It might be a simple automation, but I’d appreciate some help.
I’m trying to scrape trending posts on Reddit using n8n and store them in a Google Sheet. Each time the Reddit scraper node runs, I need to provide two inputs: Subreddit and Keyword.
The challenge is ensuring that each execution fetches only unique posts—avoiding duplicates from previous runs.
For example:
Subreddit: autotaskPSA
Keyword: Quotes
If the node runs today and retrieves Post X with URL Y, I want to ensure that when it runs again (e.g., a day later), it doesn’t scrape Post X again.
How can I achieve this? Any guidance would be greatly appreciated!
You’re working with an API that provides exactly what you need—in this case, the required posts. However, this API does not return “unique posts” because it lacks parameters like time; it only offers “Additional Fields” with a “Sort” option.
Therefore, we need to store the fetched items in a separate database (Google Sheet) and use this database to check for new posts before adding them to the final database.
I hope that makes sense.
Please don’t hesitate to ask for help if you need further explanations…
If this answers your question, please mark the reply as the solution
Let’s say I’ve figured out how to store the retrieved values from the Reddit node into a database (Google Sheets in my case). However, I’m unsure how to compare the unique identifier (Reddit Post URL) with my initial database before adding it to the final dataset.
Example Workflow:
The scraper fetches X (Reddit Post URL) and Y (Post Title) and stores them in Google Sheet A (used to check for duplicates).
Each time a post is scraped, the workflow needs to search the column containing X (Reddit Post URL) to check if it already exists.
Challenges:
If a duplicate is detected, how can I prevent it from being added again?
Since the subreddit name and keyword remain constant, how do I ensure the Reddit scraper fetches only new posts instead of retrieving the same ones repeatedly?
Wait, actually, I think we can simplify things. I was over-engineering the solution and forgot that you can just use the same Google Sheets node to map and only append the new results.
Hey, thanks for taking the time to reply! @mohamed3nan
I’m running a Reddit scraper node that fetches a set of posts based on a given keyword and subreddit. The first time it runs, it retrieves five unique posts and adds them to Google Sheets. However, when I re-run the node with the same keyword and subreddit, it doesn’t add new data because the URL field detects duplicates.

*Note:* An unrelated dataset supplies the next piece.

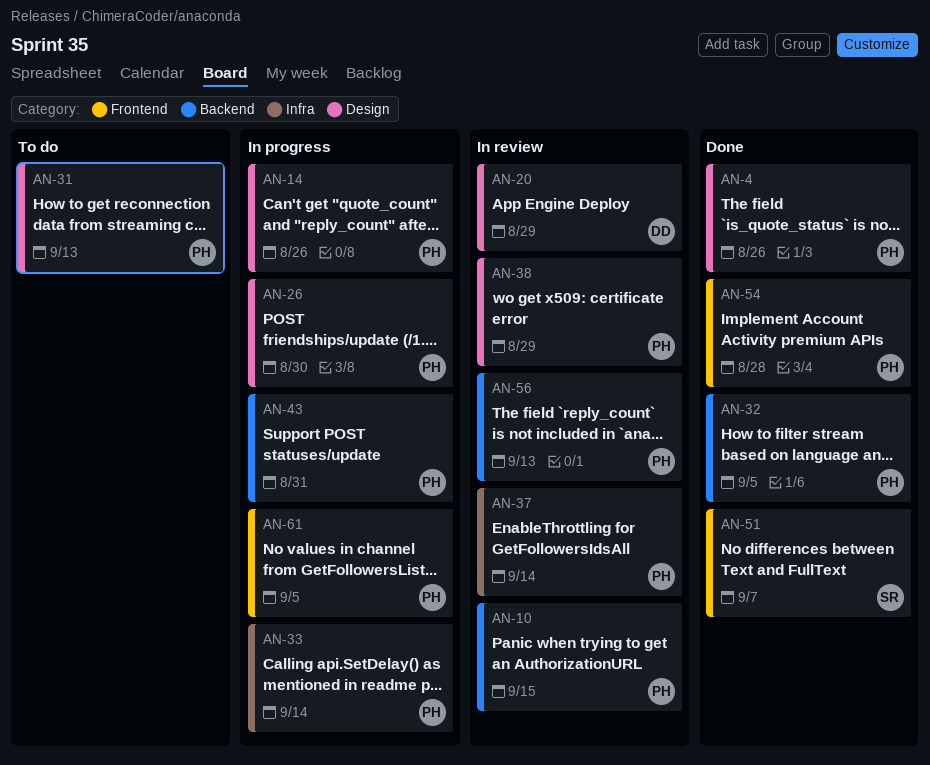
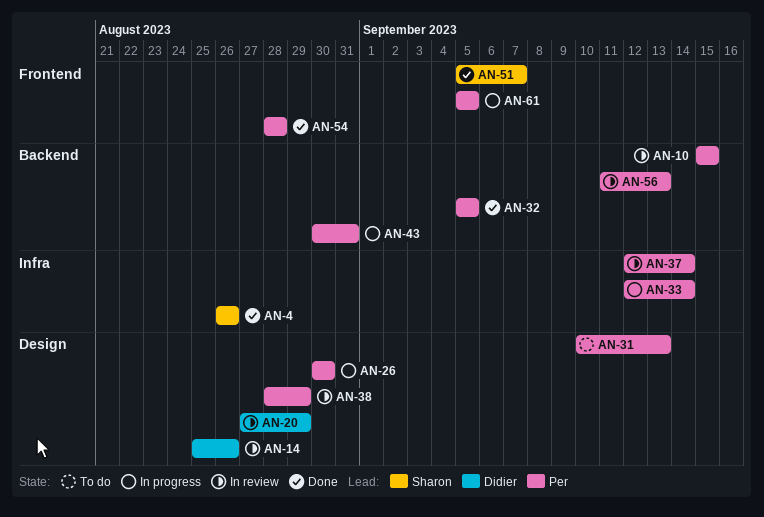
AN-4, owner: Per -> Sharon
AN-4, label: Design -> Infra
AN-14, status: In progress -> In review
AN-14, owner: Per -> Didier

What I need is for each subsequent run to fetch new posts that are not already in the sheet.
For example: Subreddit: r/ads Keyword: conversion tracking First Run (Limit: 3) → Returns posts A, B, C (added to the sheet) Second Run (Limit: 3) → Expected output: D, E, F But instead, it detects duplicates (A, B, C) and doesn’t add any new data.

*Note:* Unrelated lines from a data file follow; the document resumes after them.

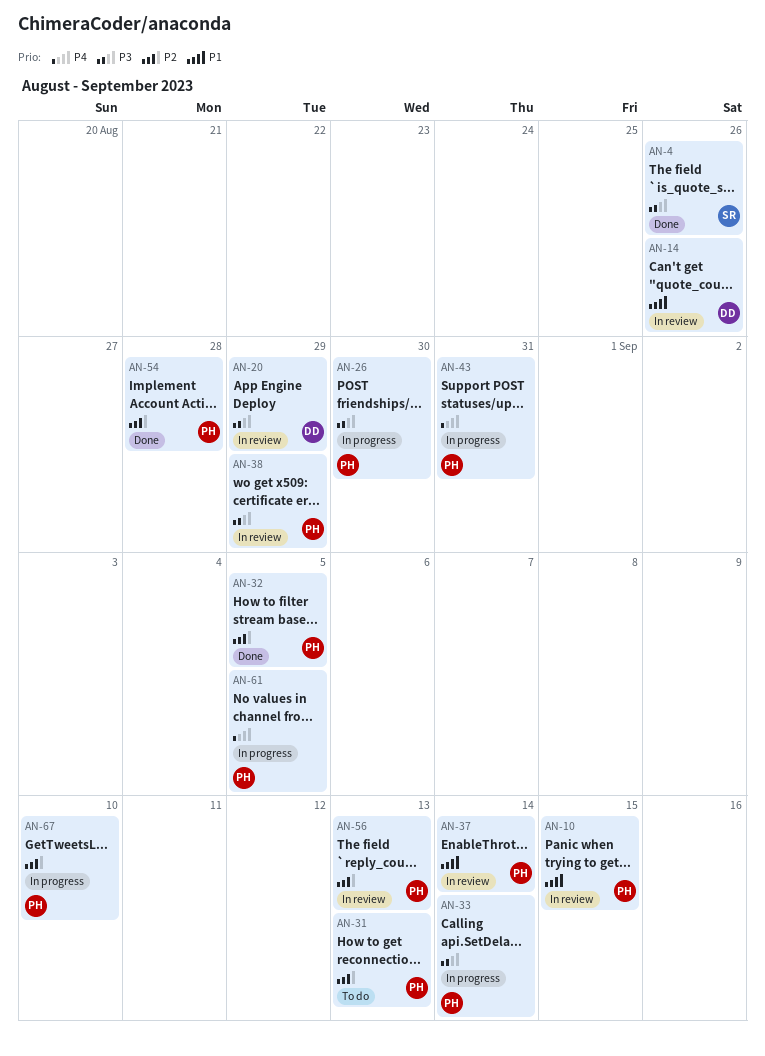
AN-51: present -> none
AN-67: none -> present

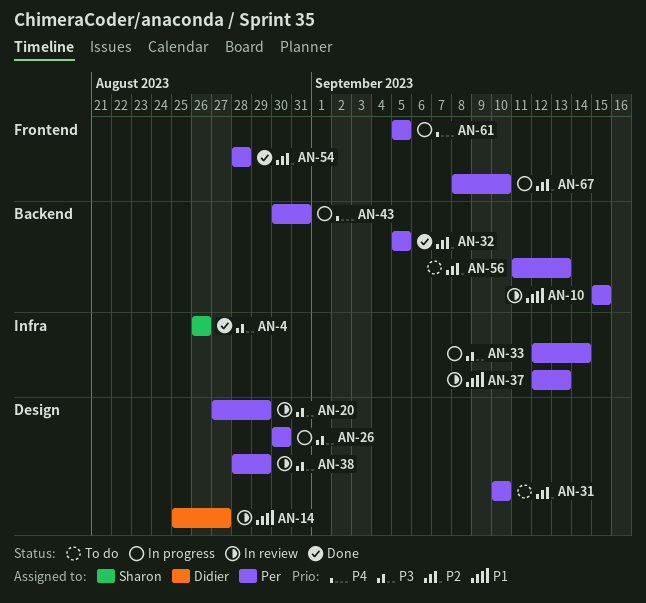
AN-14, due: Aug 26 -> Aug 27
AN-20, owner: Didier -> Per
AN-31, due: Sep 13 -> Sep 10
AN-37, due: Sep 14 -> Sep 13
AN-56, status: In review -> To do

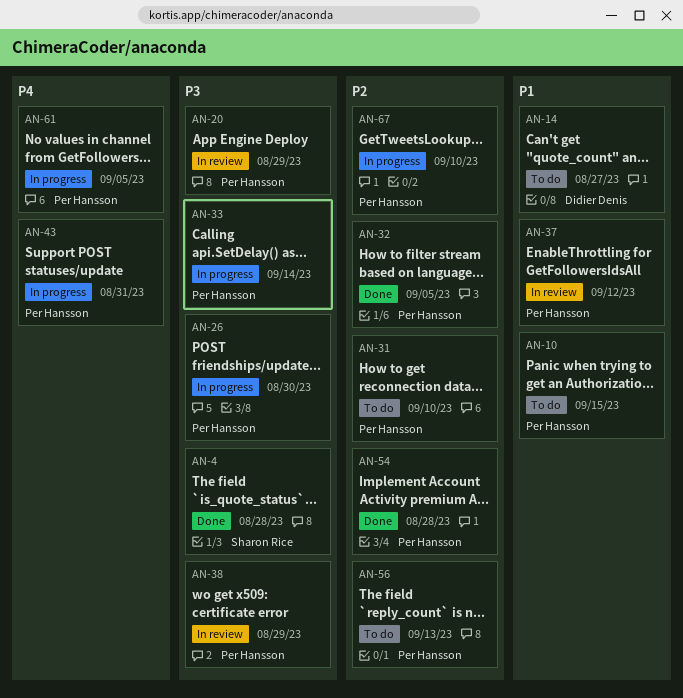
AN-4, due: Aug 26 -> Aug 28
AN-10, status: In review -> To do
AN-14, status: In review -> To do
AN-37, due: Sep 13 -> Sep 12

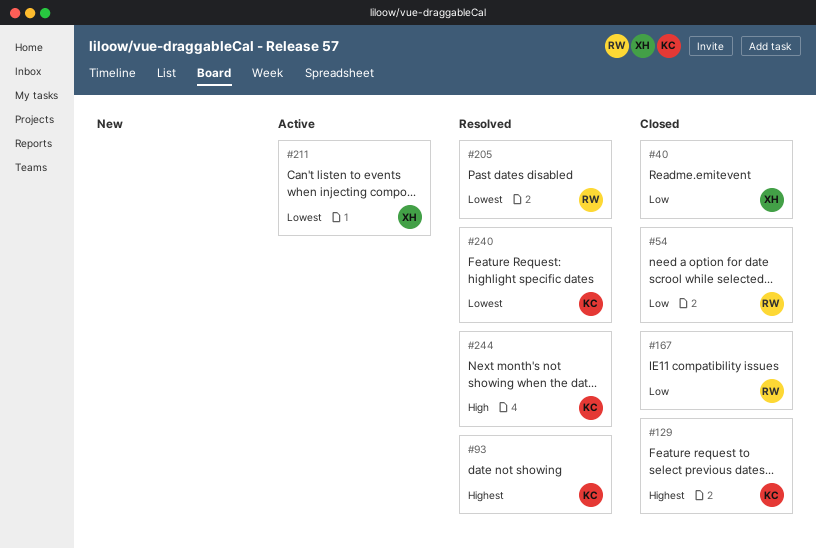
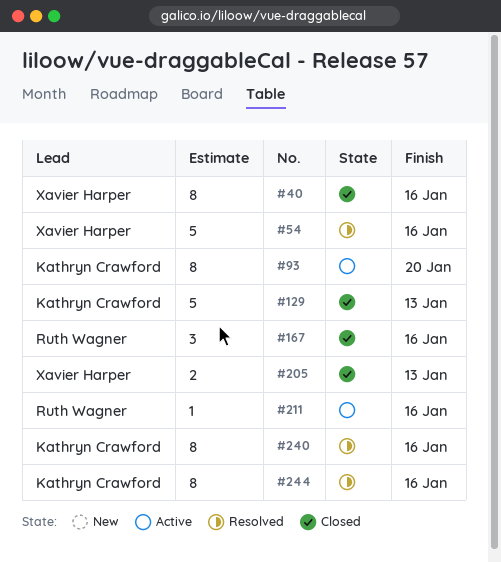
#54, status: Closed -> Resolved
#54, owner: Ruth Wagner -> Xavier Harper
#93, status: Resolved -> Active
#205, status: Resolved -> Closed
#205, owner: Ruth Wagner -> Xavier Harper
#211, owner: Xavier Harper -> Ruth Wagner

Desired behavior: Each time the node runs, it should check the sheet’s URL field and fetch only new posts that aren’t already recorded.
Based on your description, no new data is being added because the API returns the same posts that have already been recorded. The Google Sheets node then identifies these posts as duplicates based on their URLs.

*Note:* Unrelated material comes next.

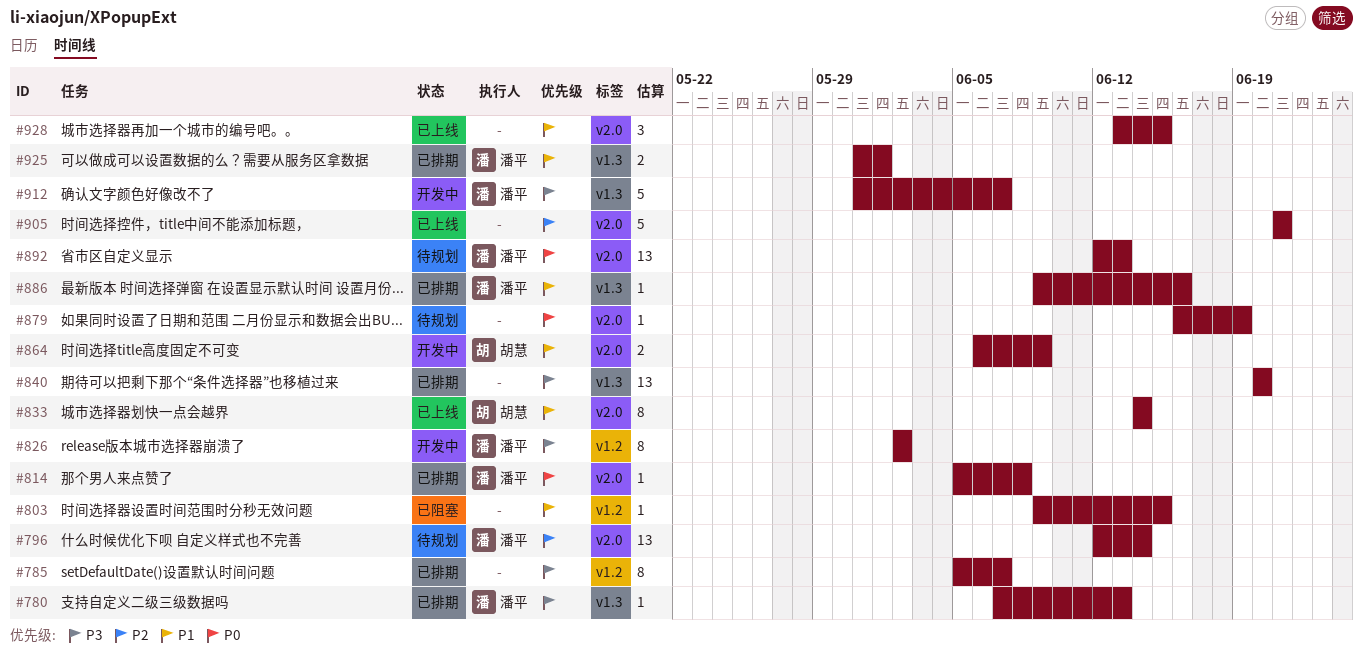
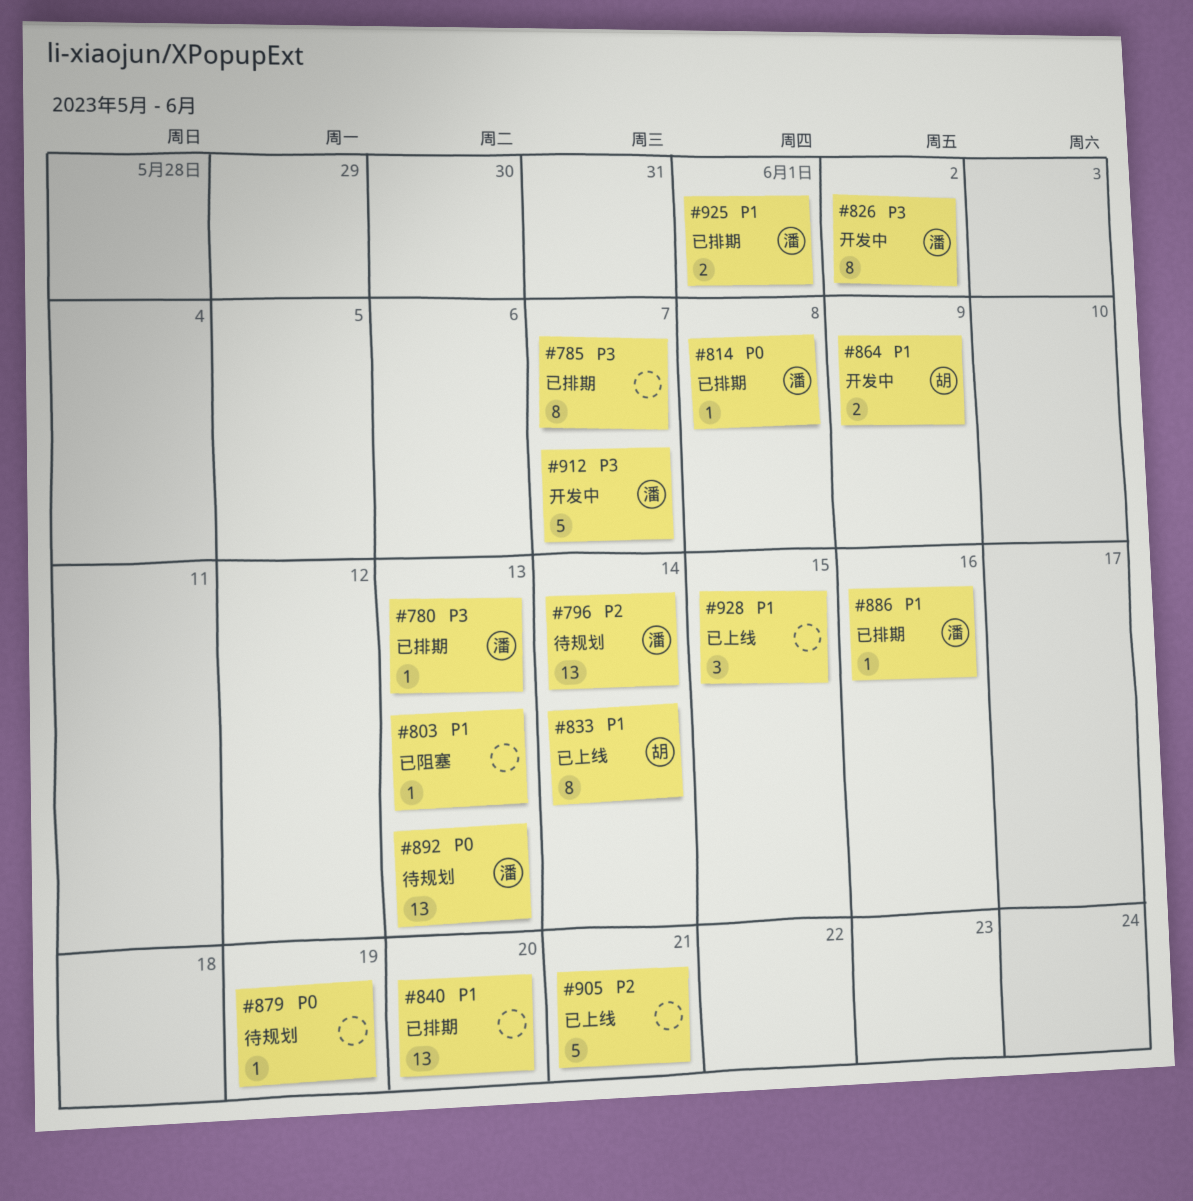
#803, due: Jun 15 -> Jun 13
#840, priority: P3 -> P1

Your workflow is functioning as intended. For example:
First Run (Limit: 3): The API returns posts A, B, and C, which are added to the sheet.
Second Run (Limit: 3): You expected the API to return posts D, E, and F.
However, since the API still returns posts A, B, and C (as they are the most recent posts), the Google Sheets node does not add any new data because those URLs already exist in the sheet.
Maybe you’ll have to wait some time until there is actually new data available from the API.